◆ Prompt ◆
In the records, switch "(667, 407)" to "(667, 417)" in the stretch that opens with the line containing "55: (937, 713)" and closes with the line containing "73: (851, 271)". Return only those lines, with nothing else changed.
++++ Stored data ++++
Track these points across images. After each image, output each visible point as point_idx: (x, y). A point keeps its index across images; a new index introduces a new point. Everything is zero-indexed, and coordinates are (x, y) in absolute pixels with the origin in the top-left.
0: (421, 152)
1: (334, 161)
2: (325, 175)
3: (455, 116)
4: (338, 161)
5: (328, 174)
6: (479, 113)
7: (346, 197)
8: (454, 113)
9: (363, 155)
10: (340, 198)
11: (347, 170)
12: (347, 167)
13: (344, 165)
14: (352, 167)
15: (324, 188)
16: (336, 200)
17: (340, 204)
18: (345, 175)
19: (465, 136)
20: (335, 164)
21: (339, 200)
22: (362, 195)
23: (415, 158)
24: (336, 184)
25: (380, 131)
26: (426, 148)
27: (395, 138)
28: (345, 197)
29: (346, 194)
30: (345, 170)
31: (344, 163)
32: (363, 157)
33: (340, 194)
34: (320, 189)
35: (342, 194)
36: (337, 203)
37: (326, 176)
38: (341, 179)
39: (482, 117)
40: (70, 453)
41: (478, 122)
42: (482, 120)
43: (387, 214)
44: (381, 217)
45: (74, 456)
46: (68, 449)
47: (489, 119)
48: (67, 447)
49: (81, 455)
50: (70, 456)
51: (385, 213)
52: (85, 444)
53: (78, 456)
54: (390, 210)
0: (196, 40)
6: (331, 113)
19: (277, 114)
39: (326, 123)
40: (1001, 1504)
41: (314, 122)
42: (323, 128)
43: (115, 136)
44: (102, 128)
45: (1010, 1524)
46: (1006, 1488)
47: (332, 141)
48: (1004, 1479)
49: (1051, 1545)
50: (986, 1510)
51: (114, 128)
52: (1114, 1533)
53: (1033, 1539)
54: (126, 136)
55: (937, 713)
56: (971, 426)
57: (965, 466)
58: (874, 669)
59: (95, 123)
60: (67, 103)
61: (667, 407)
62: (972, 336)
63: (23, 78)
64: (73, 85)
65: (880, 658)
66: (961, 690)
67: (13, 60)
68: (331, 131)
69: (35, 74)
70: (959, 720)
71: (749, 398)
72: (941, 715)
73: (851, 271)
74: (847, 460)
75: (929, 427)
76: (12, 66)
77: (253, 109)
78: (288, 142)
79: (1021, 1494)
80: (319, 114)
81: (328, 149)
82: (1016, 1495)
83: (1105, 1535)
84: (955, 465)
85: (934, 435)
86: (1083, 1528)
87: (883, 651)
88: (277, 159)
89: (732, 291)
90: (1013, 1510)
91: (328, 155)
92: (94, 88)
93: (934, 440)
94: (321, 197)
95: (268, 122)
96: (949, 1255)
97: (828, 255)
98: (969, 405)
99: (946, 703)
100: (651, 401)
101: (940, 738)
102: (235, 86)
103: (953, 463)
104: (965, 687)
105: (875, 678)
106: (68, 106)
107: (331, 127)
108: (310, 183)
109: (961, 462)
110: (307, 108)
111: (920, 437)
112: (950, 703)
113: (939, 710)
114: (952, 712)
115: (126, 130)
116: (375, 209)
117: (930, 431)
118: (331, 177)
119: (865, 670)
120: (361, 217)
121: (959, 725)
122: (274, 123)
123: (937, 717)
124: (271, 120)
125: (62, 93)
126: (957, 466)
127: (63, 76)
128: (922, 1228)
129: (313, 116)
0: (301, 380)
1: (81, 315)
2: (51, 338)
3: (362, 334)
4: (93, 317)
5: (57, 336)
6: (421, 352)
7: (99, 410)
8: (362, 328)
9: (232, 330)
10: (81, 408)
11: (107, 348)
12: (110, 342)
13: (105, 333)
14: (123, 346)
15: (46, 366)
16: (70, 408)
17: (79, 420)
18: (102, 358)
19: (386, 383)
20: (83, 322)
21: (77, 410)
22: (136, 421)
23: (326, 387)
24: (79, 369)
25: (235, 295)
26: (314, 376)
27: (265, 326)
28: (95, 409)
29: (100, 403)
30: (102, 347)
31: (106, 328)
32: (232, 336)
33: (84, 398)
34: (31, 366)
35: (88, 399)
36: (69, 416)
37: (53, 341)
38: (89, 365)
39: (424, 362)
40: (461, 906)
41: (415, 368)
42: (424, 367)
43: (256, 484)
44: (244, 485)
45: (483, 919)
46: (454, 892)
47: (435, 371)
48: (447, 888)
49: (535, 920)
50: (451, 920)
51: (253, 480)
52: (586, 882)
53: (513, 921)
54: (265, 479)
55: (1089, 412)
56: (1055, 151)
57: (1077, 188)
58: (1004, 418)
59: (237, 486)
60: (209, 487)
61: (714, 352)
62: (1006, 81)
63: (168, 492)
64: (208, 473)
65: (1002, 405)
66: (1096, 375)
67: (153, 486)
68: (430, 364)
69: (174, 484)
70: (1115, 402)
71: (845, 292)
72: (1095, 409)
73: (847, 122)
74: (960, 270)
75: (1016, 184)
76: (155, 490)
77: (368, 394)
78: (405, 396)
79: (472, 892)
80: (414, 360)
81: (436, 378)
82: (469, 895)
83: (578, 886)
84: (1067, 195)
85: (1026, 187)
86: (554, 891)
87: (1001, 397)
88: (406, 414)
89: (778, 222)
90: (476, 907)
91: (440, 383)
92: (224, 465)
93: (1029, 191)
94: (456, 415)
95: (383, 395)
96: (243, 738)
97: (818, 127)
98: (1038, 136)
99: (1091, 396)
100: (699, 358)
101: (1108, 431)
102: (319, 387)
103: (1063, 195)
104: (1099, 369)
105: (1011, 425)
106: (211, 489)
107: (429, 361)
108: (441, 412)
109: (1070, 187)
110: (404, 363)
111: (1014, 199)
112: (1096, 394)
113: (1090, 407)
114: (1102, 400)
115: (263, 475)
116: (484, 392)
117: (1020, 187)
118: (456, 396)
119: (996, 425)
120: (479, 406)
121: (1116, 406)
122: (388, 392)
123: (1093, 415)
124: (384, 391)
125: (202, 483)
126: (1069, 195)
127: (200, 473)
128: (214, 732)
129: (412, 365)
++++
++++ Stored data ++++
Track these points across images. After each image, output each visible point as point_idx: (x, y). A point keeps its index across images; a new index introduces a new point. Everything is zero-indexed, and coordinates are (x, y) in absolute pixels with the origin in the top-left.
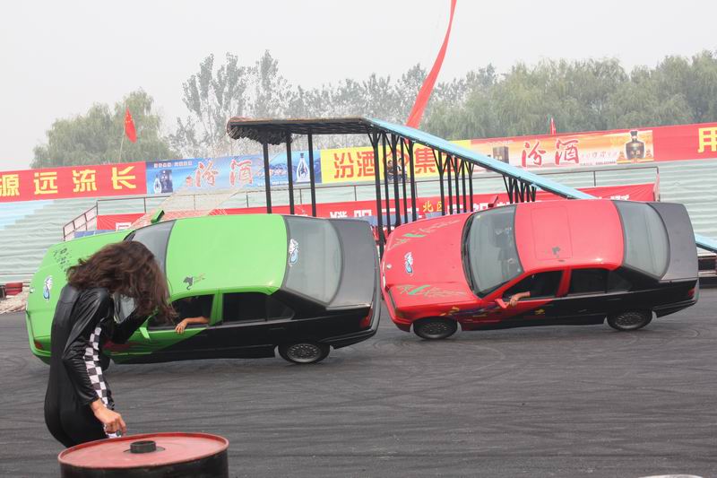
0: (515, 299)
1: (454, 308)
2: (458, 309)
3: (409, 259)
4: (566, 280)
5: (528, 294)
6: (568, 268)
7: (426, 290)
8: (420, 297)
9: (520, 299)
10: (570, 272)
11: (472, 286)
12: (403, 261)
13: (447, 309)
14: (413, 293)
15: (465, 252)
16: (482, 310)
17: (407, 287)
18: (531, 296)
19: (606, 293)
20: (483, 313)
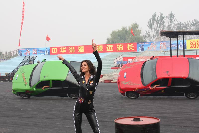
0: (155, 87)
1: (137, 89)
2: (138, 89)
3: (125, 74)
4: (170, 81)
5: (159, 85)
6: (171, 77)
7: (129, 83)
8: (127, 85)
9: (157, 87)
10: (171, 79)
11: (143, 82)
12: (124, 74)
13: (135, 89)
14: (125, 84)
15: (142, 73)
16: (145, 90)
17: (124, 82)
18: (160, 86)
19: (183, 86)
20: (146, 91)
++++
++++ Stored data ++++
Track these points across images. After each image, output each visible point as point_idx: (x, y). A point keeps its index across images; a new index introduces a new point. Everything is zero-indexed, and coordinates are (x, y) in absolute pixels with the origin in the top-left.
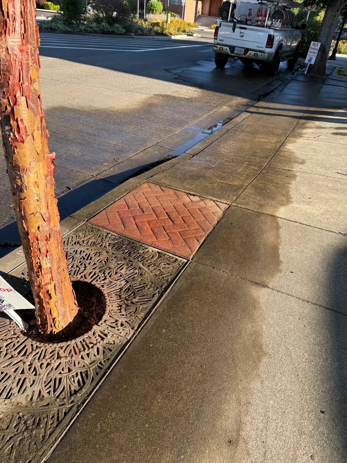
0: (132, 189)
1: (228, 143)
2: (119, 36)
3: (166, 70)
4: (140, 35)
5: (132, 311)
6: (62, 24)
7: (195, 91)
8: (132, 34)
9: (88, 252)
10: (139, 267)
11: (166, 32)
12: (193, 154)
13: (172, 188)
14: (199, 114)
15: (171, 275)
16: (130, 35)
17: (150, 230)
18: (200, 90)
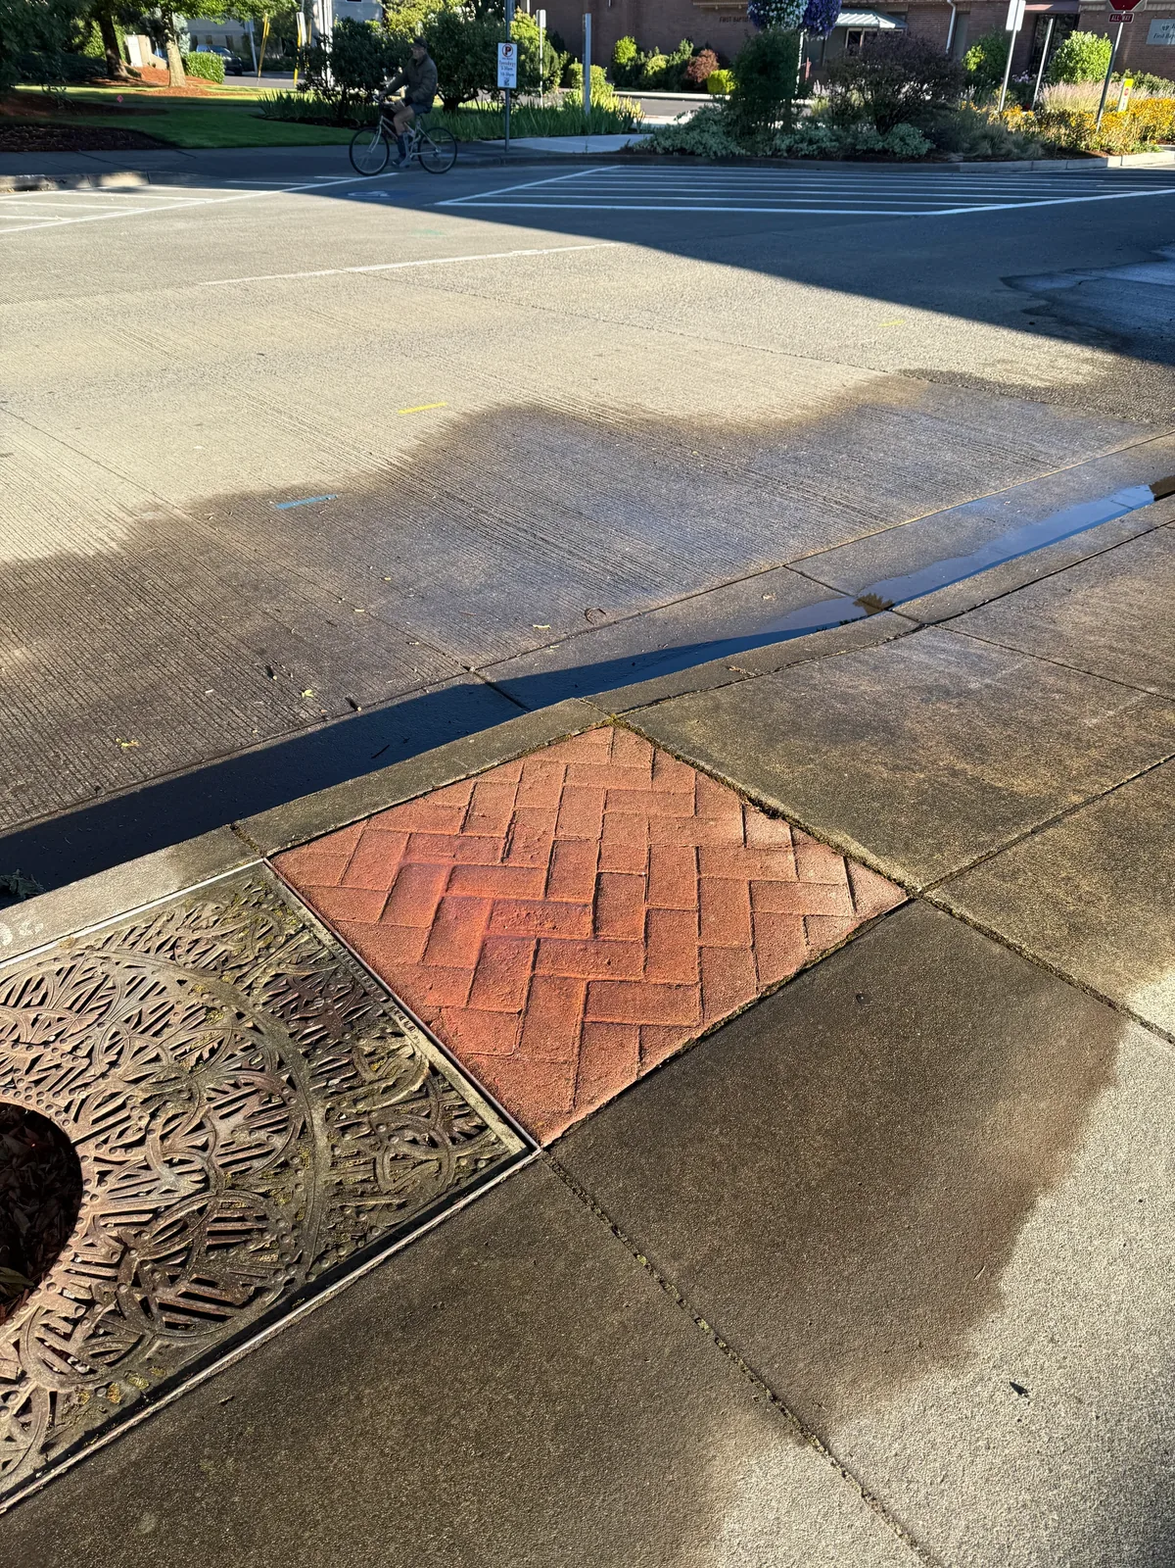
++++
◆ Solution to this task ◆
55: (937, 713)
56: (971, 426)
57: (965, 466)
58: (874, 669)
59: (95, 123)
60: (67, 103)
61: (667, 417)
62: (972, 336)
63: (23, 78)
64: (73, 85)
65: (880, 658)
66: (961, 690)
67: (13, 60)
68: (331, 131)
69: (35, 74)
70: (959, 720)
71: (749, 398)
72: (941, 715)
73: (851, 271)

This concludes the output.